* Document segment *
Anesthesiology | 1985
Leslie Newberg Milde; James H. Milde; John D. Michenfelder
The effects of a continuous infusion of etomidate on cerebral function, metabolism, and hemodynamics and on the systemic circulation were examined in six dogs. The infusion rate of etomidate was progressively increased at 20-min intervals from 0.02 to 0.4 mg · kg−1 · min−1 for 2 h. Cerebral oxygen consumption (CMRO2) decreased until there was cessation of neuronal function as reflected by the onset of an isoelectric EEG. This occurred during an infusion of 0.3 mg · kg−1 · min−1 etomidate when the animals had received a total of 10.7 mg · kg−1 over 91 min. At this time the CMRO2 was 2.6 ml · min−1 · 100 g−1, 48% of control. Thereafter, despite continued administration of etomidate to a total dose of 21.4 mg · kg−1 CMRO2 did not decrease further. Cerebral blood flow (CBF) decreased in association with a marked increase in cerebrovascular resistance but was independent of changes in CMRO2 CBF decreased precipitously from 145 ± 23 to 72 ± 6 ml · min−1 · 100 g−1 during the lowest infusion rate of 0.02 mg · kg−1 · min−1 etomidate and stabilized at 34–36 ml · min−1 · 100 g−1 during an infusion rate of 0.1 mg · kg−1 · min−1 · CBF remained at this level despite the continued administration of etomidate and a further decrease in CMRO2 · Etomidate produced physiologically minor but statistically significant changes in the systemic hemodynamic variables. Assays of cerebral metabolites taken at the end of the infusion revealed a normal energy state and a very mild but significant increase in cerebral lactate to 1.49 μmol · g−1. We conclude that etomidate is a potent, direct cerebral vasoconstrictor that appears to be independent of its effect on CMRO2 and that the cerebral metabolic effects of etomidate are secondary to its effect on neuronal function, with little if any direct or toxic effects on metabolic pathways.

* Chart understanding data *

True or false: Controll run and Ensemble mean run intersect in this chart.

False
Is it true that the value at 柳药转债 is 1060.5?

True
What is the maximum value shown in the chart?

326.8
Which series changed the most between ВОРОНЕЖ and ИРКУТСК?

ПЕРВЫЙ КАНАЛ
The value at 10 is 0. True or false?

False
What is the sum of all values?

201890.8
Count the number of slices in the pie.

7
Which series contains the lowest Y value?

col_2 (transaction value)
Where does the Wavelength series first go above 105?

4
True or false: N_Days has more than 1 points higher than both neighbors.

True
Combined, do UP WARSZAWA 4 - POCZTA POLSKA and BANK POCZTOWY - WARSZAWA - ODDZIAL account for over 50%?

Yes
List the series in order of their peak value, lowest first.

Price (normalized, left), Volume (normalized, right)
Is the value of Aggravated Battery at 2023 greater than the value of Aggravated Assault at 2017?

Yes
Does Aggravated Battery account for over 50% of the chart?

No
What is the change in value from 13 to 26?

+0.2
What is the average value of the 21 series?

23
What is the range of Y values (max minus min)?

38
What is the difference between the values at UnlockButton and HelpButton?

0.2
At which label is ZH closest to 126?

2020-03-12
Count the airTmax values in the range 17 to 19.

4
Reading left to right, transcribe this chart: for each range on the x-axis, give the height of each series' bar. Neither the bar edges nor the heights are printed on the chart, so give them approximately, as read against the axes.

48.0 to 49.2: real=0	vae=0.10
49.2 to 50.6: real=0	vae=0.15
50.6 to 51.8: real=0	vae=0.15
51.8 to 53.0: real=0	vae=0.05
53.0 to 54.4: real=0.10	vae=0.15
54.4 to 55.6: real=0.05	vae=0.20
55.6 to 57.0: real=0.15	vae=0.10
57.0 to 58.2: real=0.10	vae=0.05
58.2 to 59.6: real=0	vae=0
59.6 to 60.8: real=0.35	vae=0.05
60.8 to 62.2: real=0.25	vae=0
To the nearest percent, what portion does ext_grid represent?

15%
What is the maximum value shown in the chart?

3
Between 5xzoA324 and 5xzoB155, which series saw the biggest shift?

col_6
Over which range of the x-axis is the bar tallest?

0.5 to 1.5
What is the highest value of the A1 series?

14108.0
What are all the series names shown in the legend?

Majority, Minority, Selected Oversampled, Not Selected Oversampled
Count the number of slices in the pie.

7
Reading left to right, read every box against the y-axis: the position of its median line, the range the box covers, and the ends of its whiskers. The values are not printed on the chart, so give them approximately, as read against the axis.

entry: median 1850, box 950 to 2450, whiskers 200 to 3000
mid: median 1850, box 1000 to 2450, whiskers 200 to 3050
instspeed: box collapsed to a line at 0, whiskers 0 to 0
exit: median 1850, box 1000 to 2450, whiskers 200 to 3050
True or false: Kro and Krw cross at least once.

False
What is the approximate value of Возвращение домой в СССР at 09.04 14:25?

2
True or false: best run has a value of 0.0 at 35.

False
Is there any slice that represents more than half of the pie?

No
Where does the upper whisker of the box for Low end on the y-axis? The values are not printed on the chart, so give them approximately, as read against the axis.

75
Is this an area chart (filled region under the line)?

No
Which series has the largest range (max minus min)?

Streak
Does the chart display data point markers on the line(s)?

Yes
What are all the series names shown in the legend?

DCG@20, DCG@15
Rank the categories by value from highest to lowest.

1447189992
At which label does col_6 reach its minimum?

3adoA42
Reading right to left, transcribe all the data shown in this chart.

* Prompt 1 *
Summarize the etomidate abstract in two sentences.
* Prompt 2 *
Please list every author named in the etomidate abstract.
* Prompt 3 *
According to the etomidate abstract, at what infusion rate did the isoelectric EEG begin?

* Answer space 1 *
In six dogs, a continuous etomidate infusion increased at 20-minute intervals over 2 hours lowered cerebral oxygen consumption until the EEG became isoelectric, after which it fell no further, while cerebral blood flow dropped sharply and then stabilized. The authors conclude that etomidate is a potent, direct cerebral vasoconstrictor whose effect appears independent of its effect on CMRO2, and that its cerebral metabolic effects are secondary to its effect on neuronal function.

* Answer space 2 *
Leslie Newberg Milde
James H. Milde
John D. Michenfelder

* Answer space 3 *
0.3 mg · kg−1 · min−1 etomidate